As in the financial (and many other IT-related sectors, which is most sectors by now) it is not too hard to convince congressmen that technology is moving so fast that the government could not possibly understand enough to design, implement and execute enlightened regulation of it. Ironically, the underlying network and routing protocols under the hood of the Internet have not fundamentally changed in decades.
My three concluding recommendations related to network neutrality were not original, and both also apply to persistently unsolvable cybersecurity problems, since what network neutrality and cybersecurity have most in common is the lack of available empirical data on operational networks driving policy discourse. First, as S&T Division Director Doug Maughan has long and tirelessly argued, we must educate the lawyers. (Former FCC chairman Michael Powell has also suggested restructuring the FCC to have a much smaller fraction of them..)
Second, as fellow panelist Rob Frieden has long argued, the FCC should require more meaningful disclosure related to network management practices, performance characteristics, and terms and conditions of their broadband services.

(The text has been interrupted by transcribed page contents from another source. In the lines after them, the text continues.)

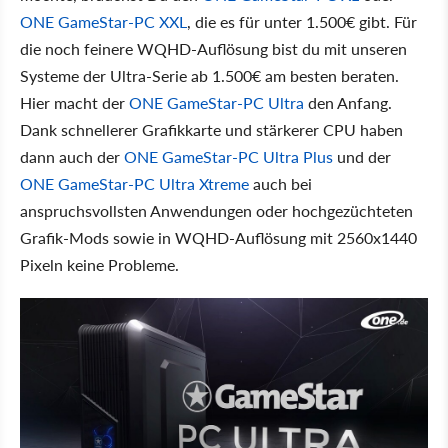
ONE GameStar-PC XXL
, die es für unter 1.500€ gibt. Für
die noch feinere WQHD-Auflösung bist du mit unseren
Systeme der Ultra-Serie ab 1.500€ am besten beraten.
Hier macht der
ONE GameStar-PC Ultra
den Anfang.
Dank schnellerer Grafikkarte und stärkerer CPU haben
dann auch der
ONE GameStar-PC Ultra Plus
und der
ONE GameStar-PC Ultra Xtreme
auch bei
anspruchsvollsten Anwendungen oder hochgezüchteten
Grafik-Mods sowie in WQHD-Auflösung mit 2560x1440
Pixeln keine Probleme.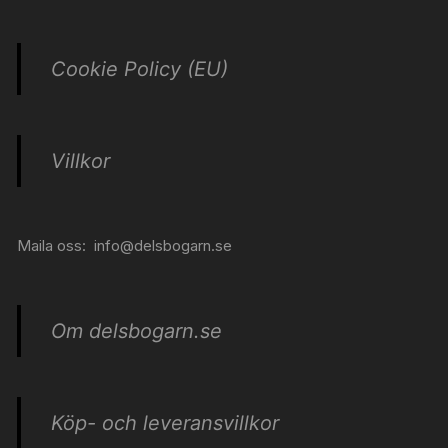
Cookie Policy (EU)
Villkor
Maila oss:
info@delsbogarn.se
Om delsbogarn.se
Köp- och leveransvillkor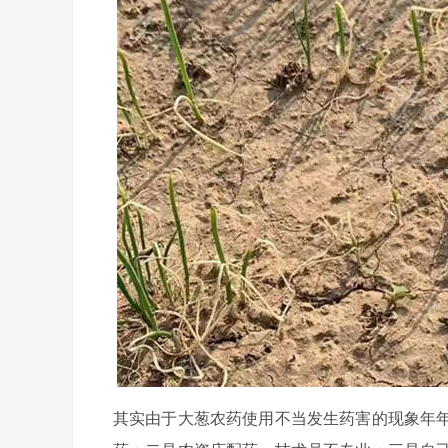
其实由于大葱农药使用不当发生药害的现象年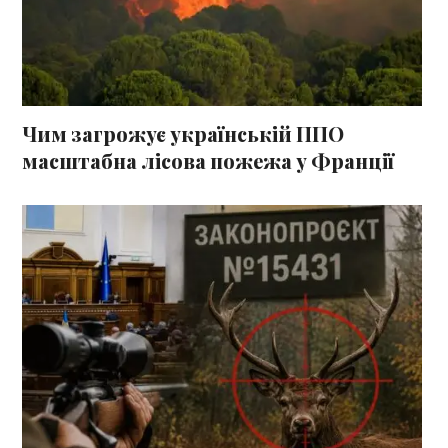
Чим загрожує українській ППО
масштабна лісова пожежа у Франції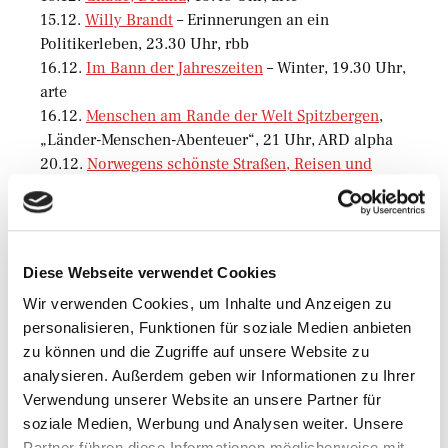
15.12.
Willy Brandt
– Erinnerungen an ein
Politikerleben, 23.30 Uhr, rbb
16.12.
Im Bann der Jahreszeiten
– Winter, 19.30 Uhr,
arte
16.12.
Menschen am Rande der Welt Spitzbergen
,
„Länder-Menschen-Abenteuer“, 21 Uhr, ARD alpha
20.12.
Norwegens schönste Straßen, Reisen und
Rasten zwischen Fjell und Fjord
, 13.15 Uhr, einsplus
20.12.
Norwegen – Leben am Harangerfjord
, 14 UIhr,
einsplus
20.12.
Wildes Skandinavien – Norwegen
, 14.45 Uhr,
Diese Webseite verwendet Cookies
einsplus
Wir verwenden Cookies, um Inhalte und Anzeigen zu
personalisieren, Funktionen für soziale Medien anbieten
zu können und die Zugriffe auf unsere Website zu
analysieren. Außerdem geben wir Informationen zu Ihrer
Verfasst von
Martin Schmidt
Verwendung unserer Website an unsere Partner für
soziale Medien, Werbung und Analysen weiter. Unsere
Mehr aus dieser
Partner führen diese Informationen möglicherweise mit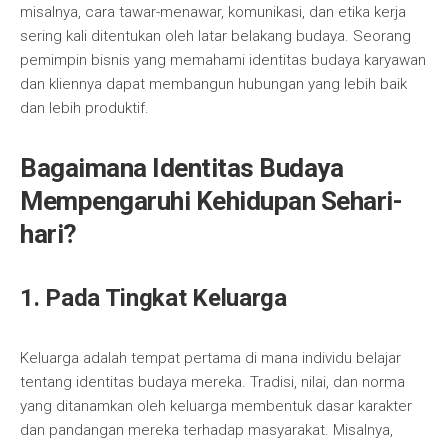
misalnya, cara tawar-menawar, komunikasi, dan etika kerja
sering kali ditentukan oleh latar belakang budaya. Seorang
pemimpin bisnis yang memahami identitas budaya karyawan
dan kliennya dapat membangun hubungan yang lebih baik
dan lebih produktif.
Bagaimana Identitas Budaya
Mempengaruhi Kehidupan Sehari-
hari?
1. Pada Tingkat Keluarga
Keluarga adalah tempat pertama di mana individu belajar
tentang identitas budaya mereka. Tradisi, nilai, dan norma
yang ditanamkan oleh keluarga membentuk dasar karakter
dan pandangan mereka terhadap masyarakat. Misalnya,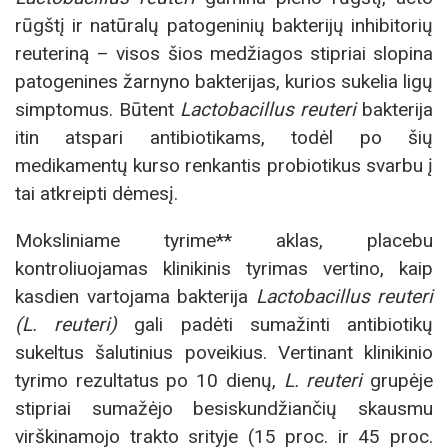
rūgštį ir natūralų patogeninių bakterijų inhibitorių
reuteriną – visos šios medžiagos stipriai slopina
patogenines žarnyno bakterijas, kurios sukelia ligų
simptomus. Būtent
Lactobacillus reuteri
bakterija
itin atspari antibiotikams, todėl po šių
medikamentų kurso renkantis probiotikus svarbu į
tai atkreipti dėmesį.
Moksliniame tyrime** aklas, placebu
kontroliuojamas klinikinis tyrimas vertino, kaip
kasdien vartojama bakterija
Lactobacillus reuteri
(L. reuteri)
gali padėti sumažinti antibiotikų
sukeltus šalutinius poveikius. Vertinant klinikinio
tyrimo rezultatus po 10 dienų,
L. reuteri
grupėje
stipriai sumažėjo besiskundžiančių skausmu
virškinamojo trakto srityje (15 proc. ir 45 proc.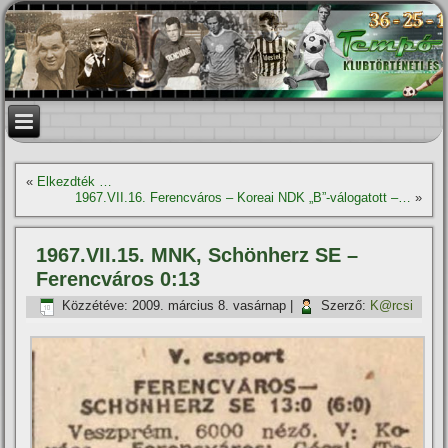
«
Elkezdték …
1967.VII.16. Ferencváros – Koreai NDK „B”-válogatott –…
»
1967.VII.15. MNK, Schönherz SE –
Ferencváros 0:13
Közzétéve:
2009. március 8. vasárnap
|
Szerző:
K@rcsi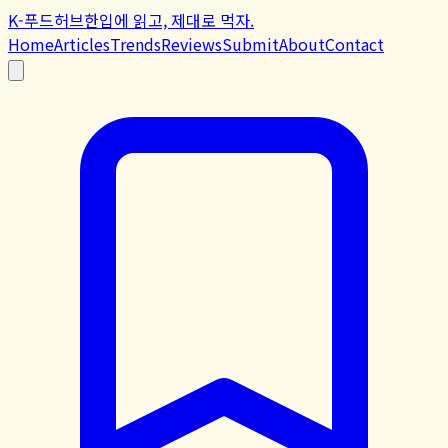
K-푸드허브
한입에 읽고, 제대로 먹자.
Home
Articles
Trends
Reviews
Submit
About
Contact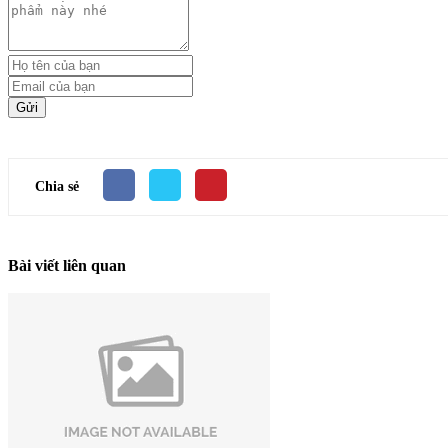
Gửi
Chia sẻ
Bài viết liên quan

The gaping and unavoidable loophole of the FCC’s proposed network neutrality framework is that differential treatment of traffic based on content must only be allowed for “reasonable network management”, which includes anything related to security, a blithely moving and necessarily subjective target.
But it is precisely because the government is in no position to define and enforce “reasonable network management”, that the endgame must be that carriers do not have financial interest in the content of what they’re carrying — the same conditions that made the Internet possible. So my third recommendation is also a prediction — we must replace this broken unit of policy discourse with a more demonstrably productive one. The network neutrality meme is in the process of costing us another decade of empirically grounded debate, and it will ultimately fail to accomplish its own objective: non-discriminatory access to the infrastructure. The real solution, as history repeatedly has taught us with other critical infrastructures, is to structure (architect, regulate) the industry to financially separate the pipe owner from the providers delivering services over it. Pipe owners must not be able to monetize the semantics of the bits by design As the other panelists and other realists would assure you, structural separation is unlikey to happen in this country in the foreseeable future. Even non-discriminatory (“open”) access requirements will be hard to recover, despite the fact that in all countries with much higher penetration or much higher bandwidth to the home, such open access requirements exist. The structural separation meme has not yet really begun to spread, but history suggests it is merely a matter of time.